TASK OBJECTIVE: From the text on descending a climb, transcribe the stretch of text starting at "If you can spot" and ending at "the next stance!", word for word.

PROVIDED PASSAGE:
When you go up a climb you do so as a team and the same goes for your return and in many ways more so. Firstly there should be clearly defined roles that will be kept too for the entire decent. The most experienced climber should go first, taking the entire rack, the best headtorch, ascenders, and everything they need to carry out their mission, which is to find the best line and the best anchors. They become the leader, and it’s their job to find a safe route down the climb and be in charge of being paranoid about the lives of the team. Going first should not be viewed as being on the sharp end, as an error will no doubt prove fatal to all, but making one person responsible and giving them the rack gives every one defined roles and gives every one a routine they can fallow for every pitch, saving time and avoiding mistakes.
Don’t be afraid to ask
Although the leader is in charge never be afraid to question their judgement if you’re not happy or have a suggestion to make. If they seem to be tired it may be worth swapping over for someone fresher.
Before you descend try and visualize the line of pull and fall. Are there any obvious features that will snag your rope, will the knot hang up one the edge of the ledge you just left ,or will it get gobbling up by some nasty slot?
If you can spot potential problems before they become real then you can easily save yourself a great deal of grief and sorrow.
If you suspect the knot will hang up on the edge of the stance then rap a short distance, find yourself another stance, then pull the knot down so it’s past any problems – making sure that both ends still reach the next stance!

DATA LISTING:
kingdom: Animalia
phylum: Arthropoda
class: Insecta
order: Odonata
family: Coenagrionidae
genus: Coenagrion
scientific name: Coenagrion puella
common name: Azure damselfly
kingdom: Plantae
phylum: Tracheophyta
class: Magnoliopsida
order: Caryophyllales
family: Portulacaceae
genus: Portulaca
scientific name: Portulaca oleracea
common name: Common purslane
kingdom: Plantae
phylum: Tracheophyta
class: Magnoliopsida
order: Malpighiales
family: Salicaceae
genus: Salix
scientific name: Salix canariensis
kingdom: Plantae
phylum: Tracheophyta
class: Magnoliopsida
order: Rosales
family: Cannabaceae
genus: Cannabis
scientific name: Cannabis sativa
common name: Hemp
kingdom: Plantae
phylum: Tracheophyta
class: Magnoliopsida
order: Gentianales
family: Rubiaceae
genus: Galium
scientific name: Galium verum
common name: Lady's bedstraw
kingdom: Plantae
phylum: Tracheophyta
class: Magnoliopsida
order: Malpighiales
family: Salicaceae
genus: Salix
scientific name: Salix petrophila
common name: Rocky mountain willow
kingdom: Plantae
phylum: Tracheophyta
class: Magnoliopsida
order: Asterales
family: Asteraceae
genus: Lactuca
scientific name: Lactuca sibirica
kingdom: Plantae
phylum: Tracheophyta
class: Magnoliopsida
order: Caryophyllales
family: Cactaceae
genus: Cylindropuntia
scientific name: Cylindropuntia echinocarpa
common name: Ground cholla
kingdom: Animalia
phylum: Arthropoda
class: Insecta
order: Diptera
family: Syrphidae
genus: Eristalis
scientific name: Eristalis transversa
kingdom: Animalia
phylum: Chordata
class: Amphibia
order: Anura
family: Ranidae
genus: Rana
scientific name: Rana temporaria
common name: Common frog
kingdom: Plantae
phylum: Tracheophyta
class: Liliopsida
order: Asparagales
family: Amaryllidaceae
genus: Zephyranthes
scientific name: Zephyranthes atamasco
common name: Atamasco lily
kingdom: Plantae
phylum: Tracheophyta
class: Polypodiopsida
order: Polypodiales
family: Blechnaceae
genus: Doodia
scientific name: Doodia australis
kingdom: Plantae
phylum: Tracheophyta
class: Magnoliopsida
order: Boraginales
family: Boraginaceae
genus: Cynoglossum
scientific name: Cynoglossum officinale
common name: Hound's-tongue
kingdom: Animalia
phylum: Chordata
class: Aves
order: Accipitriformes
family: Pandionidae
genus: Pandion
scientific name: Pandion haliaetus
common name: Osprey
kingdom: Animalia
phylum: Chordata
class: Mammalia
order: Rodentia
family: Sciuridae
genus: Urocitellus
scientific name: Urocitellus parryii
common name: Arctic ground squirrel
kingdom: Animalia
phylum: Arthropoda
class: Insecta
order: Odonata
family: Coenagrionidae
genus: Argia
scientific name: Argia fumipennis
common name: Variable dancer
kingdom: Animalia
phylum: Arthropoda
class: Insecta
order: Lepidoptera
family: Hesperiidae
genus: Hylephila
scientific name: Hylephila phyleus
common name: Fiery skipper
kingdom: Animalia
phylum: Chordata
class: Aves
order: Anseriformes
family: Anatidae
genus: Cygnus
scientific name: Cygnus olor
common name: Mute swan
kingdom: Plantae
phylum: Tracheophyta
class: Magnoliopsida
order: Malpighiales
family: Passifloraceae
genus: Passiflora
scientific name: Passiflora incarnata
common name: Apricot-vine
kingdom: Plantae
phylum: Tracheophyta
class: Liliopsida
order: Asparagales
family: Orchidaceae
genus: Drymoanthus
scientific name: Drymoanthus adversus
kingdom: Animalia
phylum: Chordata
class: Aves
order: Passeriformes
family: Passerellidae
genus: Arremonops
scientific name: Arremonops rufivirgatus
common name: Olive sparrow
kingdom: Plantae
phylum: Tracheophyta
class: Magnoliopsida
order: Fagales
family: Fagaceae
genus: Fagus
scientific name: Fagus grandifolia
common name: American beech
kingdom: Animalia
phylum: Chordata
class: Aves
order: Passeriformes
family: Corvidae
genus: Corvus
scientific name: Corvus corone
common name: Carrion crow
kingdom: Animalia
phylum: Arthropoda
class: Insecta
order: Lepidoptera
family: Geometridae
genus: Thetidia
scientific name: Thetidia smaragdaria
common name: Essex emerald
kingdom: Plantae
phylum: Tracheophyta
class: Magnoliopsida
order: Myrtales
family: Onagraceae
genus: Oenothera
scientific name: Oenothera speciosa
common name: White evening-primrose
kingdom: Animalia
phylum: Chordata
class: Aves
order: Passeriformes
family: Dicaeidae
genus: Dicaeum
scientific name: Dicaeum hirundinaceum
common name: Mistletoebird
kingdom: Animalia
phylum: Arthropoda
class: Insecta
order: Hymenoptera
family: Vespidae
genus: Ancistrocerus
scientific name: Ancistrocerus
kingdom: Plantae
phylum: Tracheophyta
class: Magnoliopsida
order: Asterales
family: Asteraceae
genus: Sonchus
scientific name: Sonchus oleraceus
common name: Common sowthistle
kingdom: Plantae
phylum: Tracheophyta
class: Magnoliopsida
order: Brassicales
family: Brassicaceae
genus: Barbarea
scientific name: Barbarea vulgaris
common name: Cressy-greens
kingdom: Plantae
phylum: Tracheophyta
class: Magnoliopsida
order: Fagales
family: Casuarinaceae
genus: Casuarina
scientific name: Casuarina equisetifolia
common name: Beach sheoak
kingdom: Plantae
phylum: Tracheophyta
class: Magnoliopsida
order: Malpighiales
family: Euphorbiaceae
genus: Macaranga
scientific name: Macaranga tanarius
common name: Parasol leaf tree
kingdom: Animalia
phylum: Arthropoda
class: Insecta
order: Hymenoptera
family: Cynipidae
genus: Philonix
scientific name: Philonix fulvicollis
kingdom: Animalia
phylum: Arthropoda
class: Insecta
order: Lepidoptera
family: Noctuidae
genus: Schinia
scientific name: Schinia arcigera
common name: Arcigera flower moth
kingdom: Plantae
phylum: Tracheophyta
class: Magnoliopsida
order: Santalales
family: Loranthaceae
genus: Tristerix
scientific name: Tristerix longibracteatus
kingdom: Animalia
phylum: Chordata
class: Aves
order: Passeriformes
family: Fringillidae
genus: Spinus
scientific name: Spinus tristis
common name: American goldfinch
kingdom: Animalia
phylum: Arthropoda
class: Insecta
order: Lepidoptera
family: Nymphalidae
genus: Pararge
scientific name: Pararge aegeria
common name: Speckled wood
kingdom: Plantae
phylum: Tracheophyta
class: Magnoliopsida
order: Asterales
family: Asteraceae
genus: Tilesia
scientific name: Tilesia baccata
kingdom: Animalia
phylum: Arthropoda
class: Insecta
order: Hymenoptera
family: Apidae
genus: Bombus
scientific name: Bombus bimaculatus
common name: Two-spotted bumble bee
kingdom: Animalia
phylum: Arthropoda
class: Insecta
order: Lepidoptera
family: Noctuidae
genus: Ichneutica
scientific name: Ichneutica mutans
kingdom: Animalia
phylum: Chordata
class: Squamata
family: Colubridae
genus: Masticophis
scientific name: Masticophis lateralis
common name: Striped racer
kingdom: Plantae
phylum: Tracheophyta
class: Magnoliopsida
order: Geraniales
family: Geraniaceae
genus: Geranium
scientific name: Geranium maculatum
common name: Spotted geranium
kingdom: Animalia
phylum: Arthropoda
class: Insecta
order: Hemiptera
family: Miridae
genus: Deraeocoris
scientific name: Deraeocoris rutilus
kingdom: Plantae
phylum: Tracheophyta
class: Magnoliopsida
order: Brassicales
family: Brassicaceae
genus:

EXERCISE RESULT:
If you can spot potential problems before they become real then you can easily save yourself a great deal of grief and sorrow.
If you suspect the knot will hang up on the edge of the stance then rap a short distance, find yourself another stance, then pull the knot down so it’s past any problems – making sure that both ends still reach the next stance!